---------- Materials provided ----------

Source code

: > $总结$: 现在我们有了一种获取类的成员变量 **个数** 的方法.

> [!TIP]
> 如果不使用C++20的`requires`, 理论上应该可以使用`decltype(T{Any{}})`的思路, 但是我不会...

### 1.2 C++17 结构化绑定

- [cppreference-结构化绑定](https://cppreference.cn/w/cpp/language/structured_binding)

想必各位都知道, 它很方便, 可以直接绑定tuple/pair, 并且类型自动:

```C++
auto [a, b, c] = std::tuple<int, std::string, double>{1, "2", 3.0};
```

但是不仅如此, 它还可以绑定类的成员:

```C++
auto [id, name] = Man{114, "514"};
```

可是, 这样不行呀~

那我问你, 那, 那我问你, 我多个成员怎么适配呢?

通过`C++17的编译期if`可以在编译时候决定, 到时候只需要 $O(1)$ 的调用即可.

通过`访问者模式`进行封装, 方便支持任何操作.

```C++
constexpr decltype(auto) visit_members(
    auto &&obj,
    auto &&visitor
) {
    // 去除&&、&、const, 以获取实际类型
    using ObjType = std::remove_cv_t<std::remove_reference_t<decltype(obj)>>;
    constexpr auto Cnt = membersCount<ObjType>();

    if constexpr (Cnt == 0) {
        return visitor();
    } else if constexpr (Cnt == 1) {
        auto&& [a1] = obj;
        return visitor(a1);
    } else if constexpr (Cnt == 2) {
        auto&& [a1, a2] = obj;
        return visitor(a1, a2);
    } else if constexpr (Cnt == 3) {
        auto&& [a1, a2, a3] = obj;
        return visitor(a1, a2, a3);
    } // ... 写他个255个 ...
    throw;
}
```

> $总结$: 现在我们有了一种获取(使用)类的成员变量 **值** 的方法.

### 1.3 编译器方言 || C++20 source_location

----------

About this task: Please transcribe the records exactly from their first line through the line holding "到时候只需要 $O(1)$ 的调用即可.", and leave out all others.

Result of the exercise:
Source code

: > $总结$: 现在我们有了一种获取类的成员变量 **个数** 的方法.

> [!TIP]
> 如果不使用C++20的`requires`, 理论上应该可以使用`decltype(T{Any{}})`的思路, 但是我不会...

### 1.2 C++17 结构化绑定

- [cppreference-结构化绑定](https://cppreference.cn/w/cpp/language/structured_binding)

想必各位都知道, 它很方便, 可以直接绑定tuple/pair, 并且类型自动:

```C++
auto [a, b, c] = std::tuple<int, std::string, double>{1, "2", 3.0};
```

但是不仅如此, 它还可以绑定类的成员:

```C++
auto [id, name] = Man{114, "514"};
```

可是, 这样不行呀~

那我问你, 那, 那我问你, 我多个成员怎么适配呢?

通过`C++17的编译期if`可以在编译时候决定, 到时候只需要 $O(1)$ 的调用即可.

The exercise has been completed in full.